*Task statement:* Report the number of lines in the records below that contain the word "page", and nothing more.

*Exercise material:*
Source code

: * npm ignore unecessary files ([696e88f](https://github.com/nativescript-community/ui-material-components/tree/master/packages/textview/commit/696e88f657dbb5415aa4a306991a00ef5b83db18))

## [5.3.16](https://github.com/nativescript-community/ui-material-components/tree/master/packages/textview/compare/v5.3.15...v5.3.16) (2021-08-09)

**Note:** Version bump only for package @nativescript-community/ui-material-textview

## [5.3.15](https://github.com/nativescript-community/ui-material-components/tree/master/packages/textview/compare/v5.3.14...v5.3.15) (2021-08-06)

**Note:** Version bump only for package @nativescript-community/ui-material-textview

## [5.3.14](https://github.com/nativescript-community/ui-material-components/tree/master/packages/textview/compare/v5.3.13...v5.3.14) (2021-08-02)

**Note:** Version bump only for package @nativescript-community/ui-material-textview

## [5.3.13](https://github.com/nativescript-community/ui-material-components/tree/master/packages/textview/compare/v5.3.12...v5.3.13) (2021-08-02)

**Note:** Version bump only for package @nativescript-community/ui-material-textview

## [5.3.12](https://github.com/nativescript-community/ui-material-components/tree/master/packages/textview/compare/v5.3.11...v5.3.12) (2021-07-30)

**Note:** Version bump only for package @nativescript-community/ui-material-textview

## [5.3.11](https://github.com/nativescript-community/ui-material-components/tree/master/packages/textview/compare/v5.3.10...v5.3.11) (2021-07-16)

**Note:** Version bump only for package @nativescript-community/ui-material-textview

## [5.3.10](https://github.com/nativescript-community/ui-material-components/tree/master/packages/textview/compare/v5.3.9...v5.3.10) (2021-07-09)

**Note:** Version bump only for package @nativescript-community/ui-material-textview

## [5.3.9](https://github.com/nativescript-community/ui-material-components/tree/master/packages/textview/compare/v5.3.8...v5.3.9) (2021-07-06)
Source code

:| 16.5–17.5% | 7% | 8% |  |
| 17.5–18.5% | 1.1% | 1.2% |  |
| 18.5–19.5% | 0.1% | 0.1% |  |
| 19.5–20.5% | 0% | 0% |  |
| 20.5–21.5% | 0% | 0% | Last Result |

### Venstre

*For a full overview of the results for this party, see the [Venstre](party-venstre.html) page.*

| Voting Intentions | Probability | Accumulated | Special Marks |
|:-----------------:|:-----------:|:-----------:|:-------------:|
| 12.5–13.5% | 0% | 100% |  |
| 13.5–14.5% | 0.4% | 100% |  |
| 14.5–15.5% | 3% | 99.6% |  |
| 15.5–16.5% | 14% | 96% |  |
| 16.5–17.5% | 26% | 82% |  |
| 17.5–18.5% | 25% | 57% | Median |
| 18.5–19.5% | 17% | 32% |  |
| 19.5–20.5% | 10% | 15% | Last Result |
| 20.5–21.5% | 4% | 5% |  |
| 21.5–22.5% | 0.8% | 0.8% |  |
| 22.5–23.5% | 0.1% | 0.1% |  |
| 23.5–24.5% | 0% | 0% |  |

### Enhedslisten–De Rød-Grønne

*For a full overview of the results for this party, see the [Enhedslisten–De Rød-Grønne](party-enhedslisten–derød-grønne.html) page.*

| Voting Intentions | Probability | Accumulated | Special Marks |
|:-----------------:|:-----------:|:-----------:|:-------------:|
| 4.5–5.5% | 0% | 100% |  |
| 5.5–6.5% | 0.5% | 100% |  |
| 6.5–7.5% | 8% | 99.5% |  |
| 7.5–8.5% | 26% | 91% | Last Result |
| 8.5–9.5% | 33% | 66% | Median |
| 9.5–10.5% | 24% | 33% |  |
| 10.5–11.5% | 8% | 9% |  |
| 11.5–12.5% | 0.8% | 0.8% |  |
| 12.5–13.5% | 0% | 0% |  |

*Solved exercise:* 2